# With $[K: F] = 3, \alpha \in K, \beta \in K \backslash F$, show that there are $a,b,c,d \in F$ such that $\alpha = \frac{a+b\beta}{c+d\beta}$

The original question states:

Let $$K$$ be an extension of $$F$$, $$[K:F] = 3$$. Show that for every $$\alpha \in K, \beta \in K \backslash F$$, $$\alpha = \frac{a+b\beta}{c+d\beta}$$ for some $$a,b,c,d \in F$$.

For every such $$\beta$$, $$K = F(\beta)$$. So there are $$a_0, a_1, a_2$$ such that $$\alpha = a_0 + a_1 \beta + a_2 \beta^2$$. How to continue from here?

• Do you mean $[K:F] = 3$? Or has the notation commuted itself since the days I studied this stuff? – John Hughes Apr 3 at 17:00
• You've got four free parameters, $a,b,c,d$ (although it's really only $3$, because everything's homogeneous). Try multiplying through by the denominator. – John Hughes Apr 3 at 17:02
• @JohnHughes Yup, $[K :F]$. My bad. – Bary12 Apr 3 at 17:12
• Multiplying by the denominator gives some incoherent equality, from which I can't seem to solve it – Bary12 Apr 3 at 17:14
• Write out that incoherent equality for us, and move everything to one side. The result is a polynomial in $\beta$, a polynomial that's equal to the zero polynomial. – John Hughes Apr 3 at 17:17

Write $$\alpha=a_0+a_1\beta+a_2\beta^2$$. If $$a_2=0$$, there is nothing to prove. Otherwise, write $$\alpha= a_2(a_0'+a_1'\beta+\beta^2)= a_2(a_0'+(\frac{a_1'}{2}+\beta)^2-\frac{a_1'^2}{4})= a_2(a_0''+(a_1''+\beta)^2)$$, where $$a_0',a_1',a_0'',a_1''$$ are obviously defined. (Now I see that I have to assume $$char F\neq 2$$, I don't see now how to deal with this case.)

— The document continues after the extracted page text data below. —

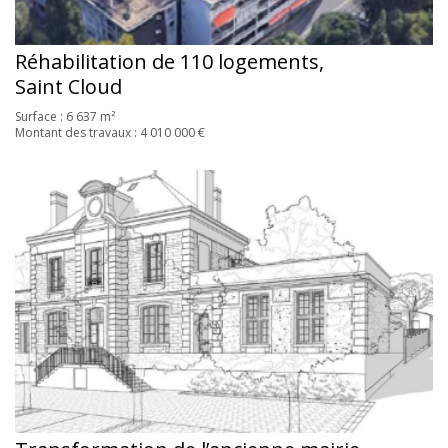
Réhabilitation de 110 logements,
Saint Cloud
Surface : 6 637 m²
Montant des travaux : 4 010 000 €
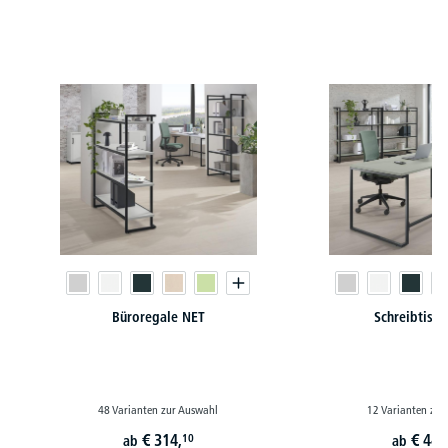
Produktgalerie überspringen
Büroregale NET
Schreibtisc
48 Varianten zur Auswahl
12 Varianten zur
€
314,
€
449
10
ab
ab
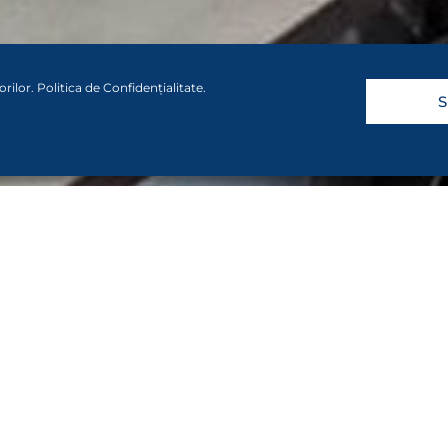
orilor.
Politica de Confidențialitate
.
S
CINE SUNTEM?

Consider $$\gamma=a_1''+\beta$$. Obviously, $$K=F(\gamma)$$ and minimal polynomial of $$\gamma$$ over $$F$$ is of degree $$3$$; let it be $$X^3+b_2X^2+b_1X+b_0$$. So $$\gamma^3+b_2\gamma^2+b_1\gamma+b_0=0$$, wherefrom $$\gamma^2=-\frac{b_1\gamma+b_0}{\gamma+b_2}$$. By returning, $$\alpha= a_2(a_0''+\gamma^2)= a_2(a_0''-\frac{b_1\gamma+b_0}{\gamma+b_2})= \frac{c_0\gamma+c_1}{\gamma+b_2}$$, where again $$c_i$$'s are obviously defined. Since $$\beta=\gamma-a_1''$$, $$\alpha=\frac{c_0\beta+d_0}{\beta+d_1}$$, where $$d_i$$'s are obviously defined.

A friend of mine came with a very elegant solution, which I ended up using.

$$[K : F] = 3$$ implies that $$\{1, \alpha, \beta, \alpha\beta\}$$ is linearly dependent. So there are $$a_1, a_2, a_3, a_4 \in F$$, at least one of which is not equal to $$0$$, such that $$a_1 + a_2 \alpha + a_3 \beta + a_4 \alpha \beta = 0$$. A quick rearrangement gives $$\alpha = \frac{-a_1 -a_3 \beta}{a_2+a_4\beta}$$.

The case where $$a_2+a_4\beta = 0$$ can be easily ruled out. Since $$F(\beta) = K$$, $$[F(\beta):F] = 3$$, so $$a_2 = a_4 = 0$$. Using that in the first equation we also get $$a_1 + a_3 \beta = 0$$ so $$a_1 = a_2 = a_3 = a_4 = 0$$.